# 52 Weeks of Blues



## johnnyshaka (Nov 2, 2014)

About | 52 weeks of blues

Very, very cool idea with GREAT execution as this guy gives you everything you wanted to know about how blues came about from who was playing it, how they were playing it, and showing YOU how to play it.


----------



## davetcan (Feb 27, 2006)

Awesome, thanks for pointing it out. I've been looking for a good reason to try and learn fingerstyle. I started out that way originally, playing Lightfoot and Cat Stevens stuff many many years ago, but lost it over the years. When I got back into playing it was all electric, this looks like a great winter project if I can stick with it and not get discouraged.


----------



## johnnyshaka (Nov 2, 2014)

davetcan said:


> Awesome, thanks for pointing it out. I've been looking for a good reason to try and learn fingerstyle. I started out that way originally, playing Lightfoot and Cat Stevens stuff many many years ago, but lost it over the years. When I got back into playing it was all electric, this looks like a great winter project if I can stick with it and not get discouraged.
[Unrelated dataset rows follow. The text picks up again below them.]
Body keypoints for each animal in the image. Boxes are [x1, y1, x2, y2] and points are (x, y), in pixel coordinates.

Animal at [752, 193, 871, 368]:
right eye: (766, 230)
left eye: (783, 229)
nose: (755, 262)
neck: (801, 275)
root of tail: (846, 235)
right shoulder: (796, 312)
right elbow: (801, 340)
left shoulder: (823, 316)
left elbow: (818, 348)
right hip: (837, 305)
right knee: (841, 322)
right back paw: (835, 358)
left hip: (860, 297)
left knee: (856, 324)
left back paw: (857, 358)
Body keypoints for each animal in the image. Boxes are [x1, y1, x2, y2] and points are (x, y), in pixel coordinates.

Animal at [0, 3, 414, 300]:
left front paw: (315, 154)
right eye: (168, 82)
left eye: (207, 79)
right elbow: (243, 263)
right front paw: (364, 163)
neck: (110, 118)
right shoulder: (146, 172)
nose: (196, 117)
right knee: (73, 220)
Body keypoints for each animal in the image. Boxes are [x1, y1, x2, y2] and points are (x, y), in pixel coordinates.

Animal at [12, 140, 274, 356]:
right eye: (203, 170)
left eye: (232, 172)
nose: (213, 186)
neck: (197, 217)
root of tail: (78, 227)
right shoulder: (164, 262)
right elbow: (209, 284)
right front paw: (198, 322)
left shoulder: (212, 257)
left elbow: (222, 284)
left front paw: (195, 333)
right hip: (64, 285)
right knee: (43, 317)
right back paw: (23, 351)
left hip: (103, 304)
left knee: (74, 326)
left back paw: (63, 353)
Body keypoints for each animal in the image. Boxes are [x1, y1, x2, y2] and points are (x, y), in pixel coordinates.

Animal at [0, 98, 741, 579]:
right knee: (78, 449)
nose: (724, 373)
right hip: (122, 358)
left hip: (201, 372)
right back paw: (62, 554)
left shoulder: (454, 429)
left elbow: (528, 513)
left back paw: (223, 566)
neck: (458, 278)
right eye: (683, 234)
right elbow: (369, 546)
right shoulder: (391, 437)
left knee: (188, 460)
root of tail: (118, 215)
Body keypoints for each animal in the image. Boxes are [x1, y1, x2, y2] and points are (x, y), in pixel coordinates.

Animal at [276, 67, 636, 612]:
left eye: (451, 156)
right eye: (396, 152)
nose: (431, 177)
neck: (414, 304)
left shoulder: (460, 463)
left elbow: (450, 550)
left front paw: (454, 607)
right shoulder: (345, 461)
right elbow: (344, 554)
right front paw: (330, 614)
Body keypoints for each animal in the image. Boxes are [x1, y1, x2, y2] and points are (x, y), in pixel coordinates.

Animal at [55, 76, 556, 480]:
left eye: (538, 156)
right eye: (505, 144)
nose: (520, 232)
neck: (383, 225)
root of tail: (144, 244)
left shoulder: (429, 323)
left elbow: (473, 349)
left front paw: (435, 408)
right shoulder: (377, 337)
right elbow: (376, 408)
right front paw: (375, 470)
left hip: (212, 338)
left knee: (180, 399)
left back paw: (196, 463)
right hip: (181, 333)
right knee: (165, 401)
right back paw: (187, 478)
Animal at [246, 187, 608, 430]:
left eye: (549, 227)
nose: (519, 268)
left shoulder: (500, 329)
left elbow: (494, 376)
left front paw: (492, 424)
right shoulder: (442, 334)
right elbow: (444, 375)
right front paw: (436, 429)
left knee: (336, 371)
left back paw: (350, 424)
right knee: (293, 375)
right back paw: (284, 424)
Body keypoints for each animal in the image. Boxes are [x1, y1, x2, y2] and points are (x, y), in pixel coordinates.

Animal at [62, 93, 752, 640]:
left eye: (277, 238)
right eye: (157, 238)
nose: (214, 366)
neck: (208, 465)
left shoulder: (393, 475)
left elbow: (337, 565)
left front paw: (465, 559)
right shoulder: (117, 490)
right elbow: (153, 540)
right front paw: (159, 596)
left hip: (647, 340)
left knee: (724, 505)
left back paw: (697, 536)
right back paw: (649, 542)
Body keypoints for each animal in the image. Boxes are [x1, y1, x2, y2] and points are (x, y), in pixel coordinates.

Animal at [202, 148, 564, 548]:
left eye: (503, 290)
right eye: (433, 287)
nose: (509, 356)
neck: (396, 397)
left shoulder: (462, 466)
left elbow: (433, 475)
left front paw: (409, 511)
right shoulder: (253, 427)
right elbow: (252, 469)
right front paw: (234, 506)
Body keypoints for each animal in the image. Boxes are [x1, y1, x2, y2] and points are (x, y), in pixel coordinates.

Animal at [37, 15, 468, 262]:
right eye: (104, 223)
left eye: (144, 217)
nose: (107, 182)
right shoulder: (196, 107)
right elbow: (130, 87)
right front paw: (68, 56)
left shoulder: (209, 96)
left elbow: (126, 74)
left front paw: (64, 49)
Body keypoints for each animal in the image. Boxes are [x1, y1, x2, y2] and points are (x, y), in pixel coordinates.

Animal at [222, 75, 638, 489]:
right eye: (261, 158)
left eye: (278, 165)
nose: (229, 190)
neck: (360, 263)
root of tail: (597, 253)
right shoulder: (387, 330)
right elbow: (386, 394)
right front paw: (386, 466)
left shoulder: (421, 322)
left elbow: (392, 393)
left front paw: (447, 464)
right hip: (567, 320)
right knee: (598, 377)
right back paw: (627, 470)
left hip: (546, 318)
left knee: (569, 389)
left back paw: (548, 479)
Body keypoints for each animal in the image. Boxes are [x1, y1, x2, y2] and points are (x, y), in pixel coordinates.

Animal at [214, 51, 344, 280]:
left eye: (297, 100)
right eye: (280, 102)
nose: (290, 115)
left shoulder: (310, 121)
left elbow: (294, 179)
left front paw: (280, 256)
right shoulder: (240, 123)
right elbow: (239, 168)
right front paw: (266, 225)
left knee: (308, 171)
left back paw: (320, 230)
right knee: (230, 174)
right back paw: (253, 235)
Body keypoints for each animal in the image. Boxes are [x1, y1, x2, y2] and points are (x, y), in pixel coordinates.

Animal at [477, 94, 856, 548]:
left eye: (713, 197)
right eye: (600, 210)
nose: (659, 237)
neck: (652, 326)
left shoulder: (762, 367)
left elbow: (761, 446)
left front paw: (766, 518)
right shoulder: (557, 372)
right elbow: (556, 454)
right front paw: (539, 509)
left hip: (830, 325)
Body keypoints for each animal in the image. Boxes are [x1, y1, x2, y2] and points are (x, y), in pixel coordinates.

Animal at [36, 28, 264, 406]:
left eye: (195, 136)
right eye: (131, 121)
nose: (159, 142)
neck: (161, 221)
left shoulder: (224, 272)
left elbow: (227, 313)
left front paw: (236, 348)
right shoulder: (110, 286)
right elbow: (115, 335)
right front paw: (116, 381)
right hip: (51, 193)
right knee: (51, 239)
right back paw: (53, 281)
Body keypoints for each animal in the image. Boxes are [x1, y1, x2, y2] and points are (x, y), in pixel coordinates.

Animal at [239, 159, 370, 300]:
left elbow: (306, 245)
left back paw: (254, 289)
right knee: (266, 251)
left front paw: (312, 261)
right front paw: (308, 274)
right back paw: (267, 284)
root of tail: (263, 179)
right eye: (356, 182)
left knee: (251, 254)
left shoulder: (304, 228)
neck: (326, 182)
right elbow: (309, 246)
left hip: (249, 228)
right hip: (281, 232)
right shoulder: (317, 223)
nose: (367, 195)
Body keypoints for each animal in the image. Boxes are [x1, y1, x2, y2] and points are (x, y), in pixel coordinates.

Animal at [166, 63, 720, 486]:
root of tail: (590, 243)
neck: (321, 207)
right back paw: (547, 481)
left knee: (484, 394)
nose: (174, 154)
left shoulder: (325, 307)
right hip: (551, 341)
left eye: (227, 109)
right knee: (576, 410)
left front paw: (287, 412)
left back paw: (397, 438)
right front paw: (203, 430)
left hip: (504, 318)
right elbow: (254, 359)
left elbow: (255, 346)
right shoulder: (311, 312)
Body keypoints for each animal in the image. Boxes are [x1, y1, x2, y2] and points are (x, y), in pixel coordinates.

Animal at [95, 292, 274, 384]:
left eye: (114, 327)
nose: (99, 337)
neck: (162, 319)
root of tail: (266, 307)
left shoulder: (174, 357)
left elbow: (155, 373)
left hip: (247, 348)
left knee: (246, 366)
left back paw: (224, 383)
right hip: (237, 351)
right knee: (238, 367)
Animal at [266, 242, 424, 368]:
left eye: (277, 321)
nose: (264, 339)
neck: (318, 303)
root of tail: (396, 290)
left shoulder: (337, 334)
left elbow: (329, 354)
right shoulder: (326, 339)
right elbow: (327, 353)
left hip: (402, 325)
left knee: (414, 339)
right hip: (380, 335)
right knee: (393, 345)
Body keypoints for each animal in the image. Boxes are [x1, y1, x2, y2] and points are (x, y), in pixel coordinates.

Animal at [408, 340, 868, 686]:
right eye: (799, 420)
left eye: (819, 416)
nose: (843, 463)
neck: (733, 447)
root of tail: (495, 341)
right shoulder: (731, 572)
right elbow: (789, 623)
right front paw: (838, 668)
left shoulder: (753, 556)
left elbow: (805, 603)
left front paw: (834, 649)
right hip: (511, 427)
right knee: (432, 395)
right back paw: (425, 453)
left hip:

It was actually linked in a Reddit thread about trying to learn a new song every week:

[QUESTION] Is anyone here interested in a "learn a new song every week" 52 week challenge next year? • /r/Guitar

EDIT: The guy who started this Reddit post just created his own subreddit to host his idea:

Weekly Guitarist • /r/weeklyguitarist

The Reddit thread could be an interesting follow as the originator initially suggested learning songs from various genres so that could be fun especially if you aren't keen on sticking to one genre or are just stuck in a rut with your playing.

With regards to the blues site I linked to, I read the bios on a few of the guys I had never heard of and they were very interesting as were the old recordings...very cool stuff.


----------